We have to remember that we must essentially take a "throw the kitchen sink at it" approach in order to truly overcome the genetic predisposition to lose our precious manes. We not only have to minimize the action of DHT but we must also overcome the associated inflammatory process and the free radical induced follicular damage. In addition, we must ensure an adequate nutrient supply to the follicle (via enhanced circulation) and locally increase the levels of necessary follicular growth factors. With this understood, let's continue to discuss the role of DHT in hair loss.
Considering the fact that we understand that DHT is detrimental to hair growth in those genetically predisposed to hair loss-what options do we have in preventing DHT damage? Luckily, there have been several approaches that have been shown to combat DHT damage. The differences in these approaches lie in their mechanism of action-let me explain. One approach that has received a great deal of attention in the recent past is the use of agents that inhibit an enzyme called 5-alpha reductase. This enzyme is responsible for transforming testosterone (which is made by men AND women) into its evil stepbrother, DHT. Propecia (finasteride) has been proven to dramatically reduce the systemic levels of DHT by effectively inhibiting 5-alpha reductase.
Among its many drawbacks is the fact that it often causes a decrease in sexual drive and performance. Propecia® is also only available by prescription and is NOT indicated for use by women. Nonetheless, if the side effects are tolerable, Propecia® is an excellent way of making the influence of DHT a thing of the past. Another agent that has been studied with respect to DHT reduction is saw palmetto extract. There are studies that have shown that the lipid (fatty or oil) extract of saw palmetto berries may reduce DHT levels when taken orally.
What is interesting is that saw palmetto is safe for use in men and women. There is conflicting scientific evidence about whether the enzyme, 5-alpha reductase, is directly inhibited by saw palmetto extract but it is reported to effect a DHT reduction in any case. In contrast to Propecia, saw palmetto extract is available over the counter and found in most health food stores and pharmacies.
Unfortunately, there is a huge variability in the available preparations of saw palmetto marketed-neither the quality nor concentration is standardized from brand to brand. The buyer must be sure he or she is purchasing their saw palmetto lipid extract (not juice, bark, or dried berries) from a company with a good reputation (we don't recommend any specific companies).
We have yet to examine whether or not there are other effective means of reducing the level and action DHT. For instance, is spironolactone or ketoconazole useful in counteracting DHT damage? What role, if any, may nicotinic acid play in DHT reduction. Will complete elimination of DHT allow you to regain lost hair or prevent further hair loss?
ANOTHER TIP OF THE DAY: There actually lifestyle changes that can significantly enhance your efforts to overcome hair loss. One such lifestyle change is the cessation of cigarette smoking! All of us (who didn't just fall off of the turnip truck) are aware of the detrimental health consequences of cigarette smoking.
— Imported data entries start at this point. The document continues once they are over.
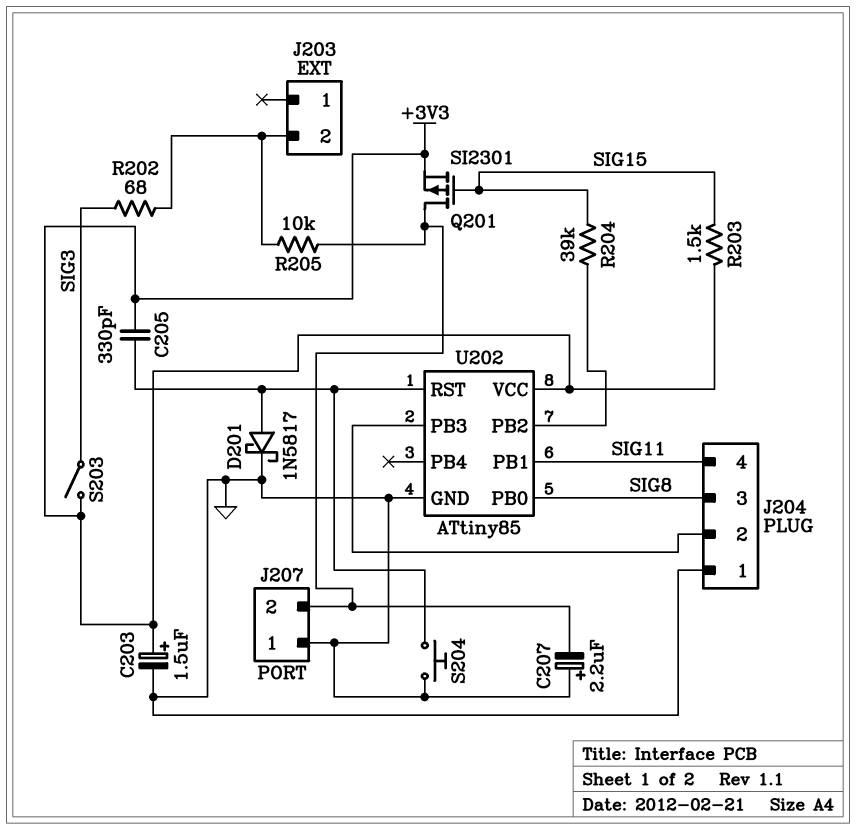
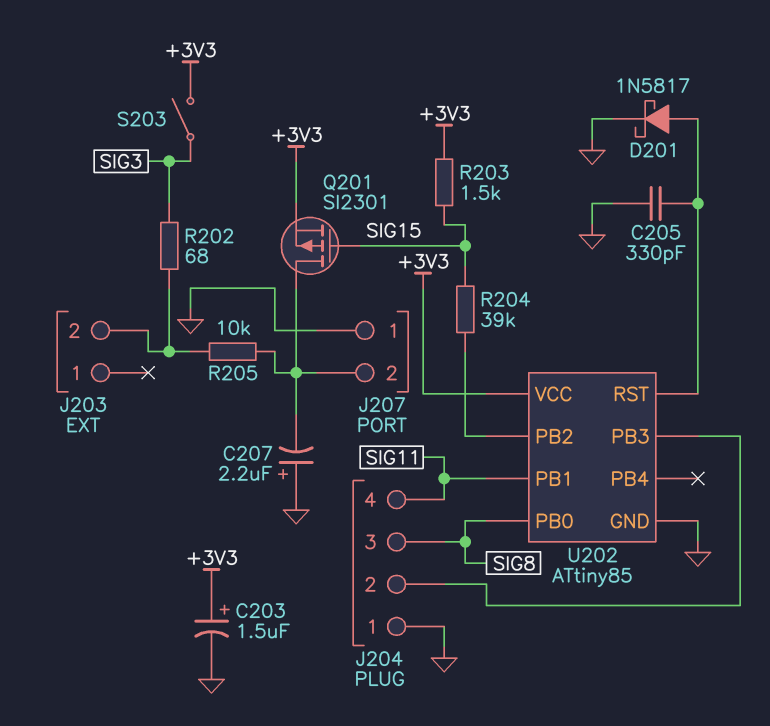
C205: 330pF (+3V3, U202/RST) -> 330pF (GND, U202/RST)
S204: button (GND, U202/RST) -> none

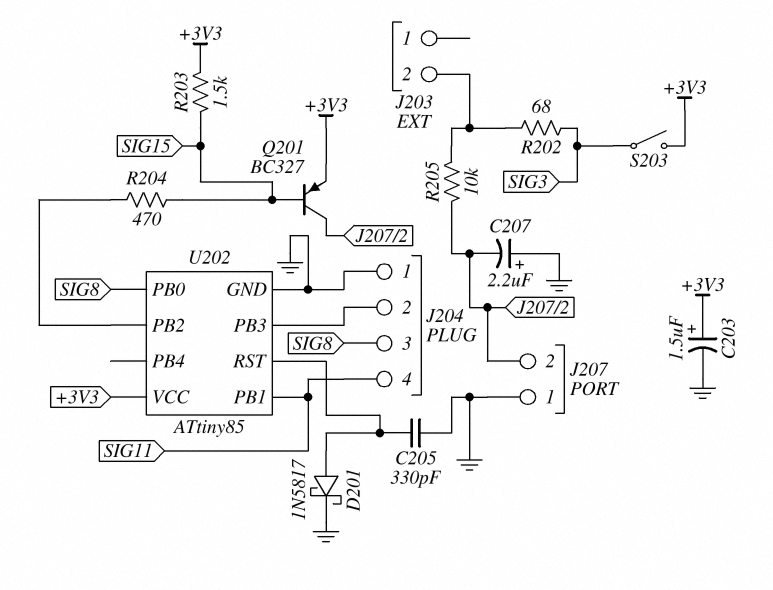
Q201: PMOS SI2301 (G SIG15, D J207/2, S +3V3) -> PNP BC327 (B SIG15, C J207/2, E +3V3)
R204: 39k (SIG15, U202/PB2) -> 470 (SIG15, U202/PB2)

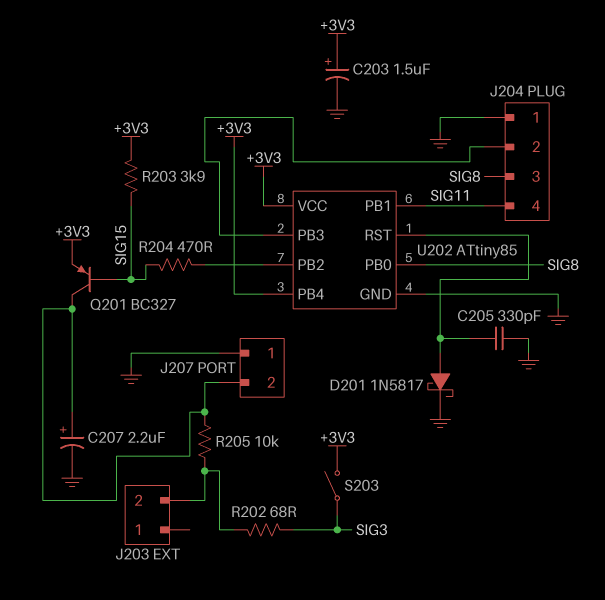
C207: 2.2uF (plus GND, minus J207/2) -> 2.2uF (plus J207/2, minus GND)
R203: 1.5k (+3V3, SIG15) -> 3.9k (+3V3, SIG15)
U202 pin PB4: none -> +3V3

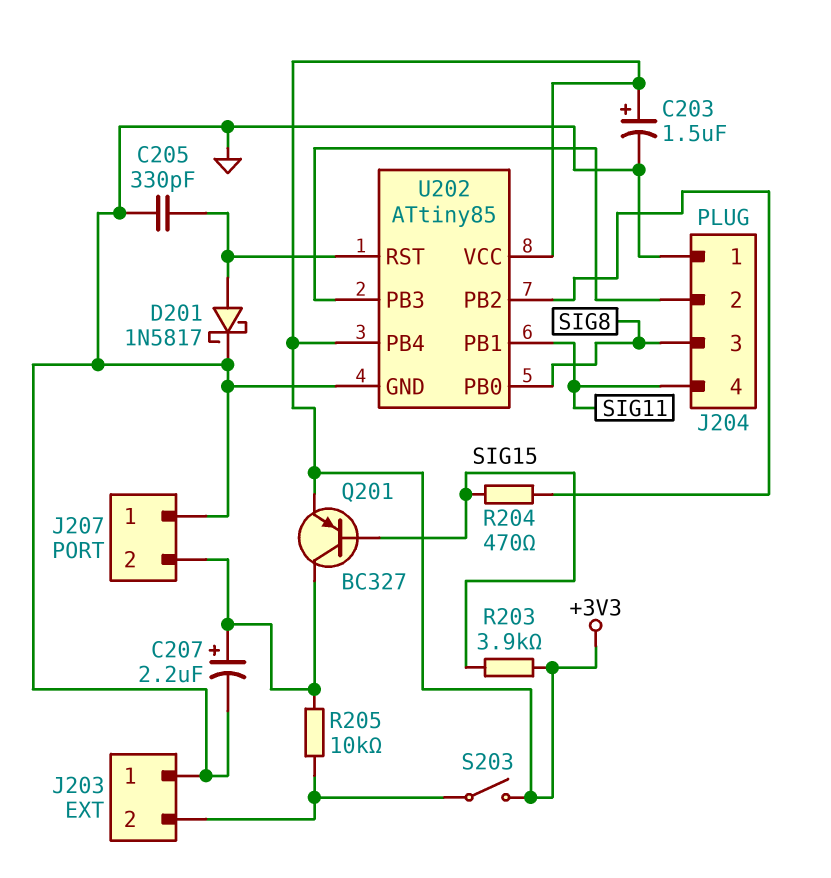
J203 pin 1: none -> GND
R202: 68 (J203/2, SIG3) -> none
S203: switch (+3V3, SIG3) -> switch (+3V3, J203/2)

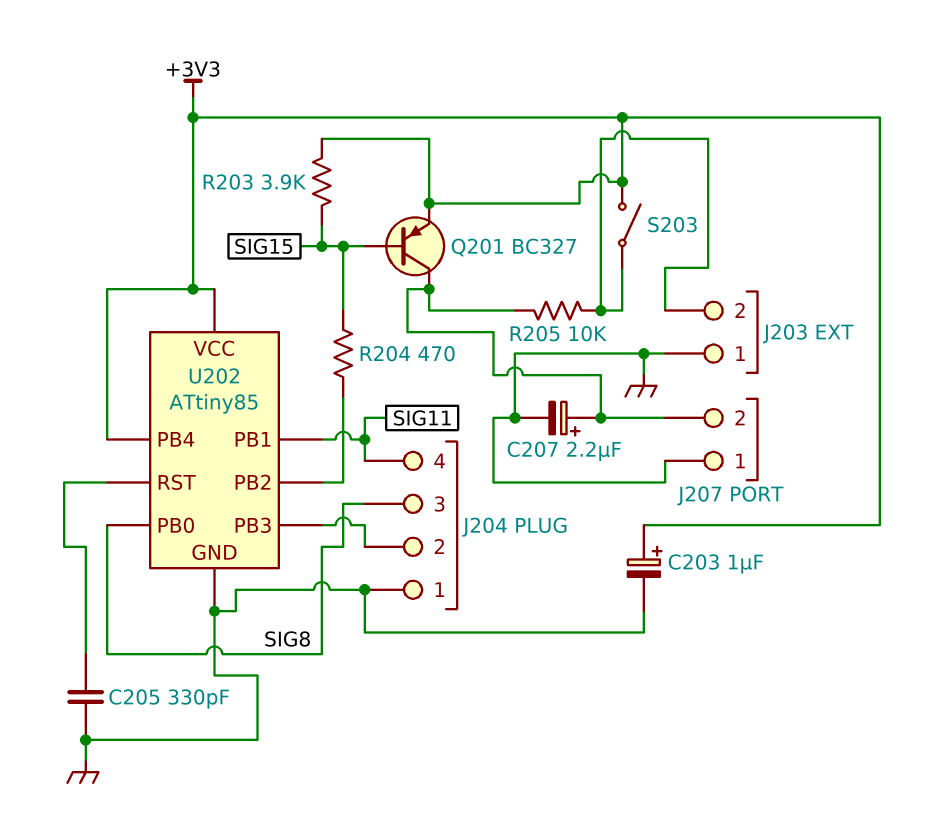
C203: 1.5uF (plus +3V3, minus GND) -> 1uF (plus +3V3, minus GND)
D201: schottky 1N5817 (A U202/RST, K GND) -> none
What you might not have known is that it has been shown that smoking accelerates hair loss in those who are genetically predisposed to male pattern hair loss. The current thinking is that cigarettes increase the levels of the enzyme, 5-alpha reductase, in the skin as well as dramatically increasing free radical formation (which helps destroy hair follicle membranes). Taking that into consideration, if you want to keep smoking just place the lighter next to your hair and do the job right!.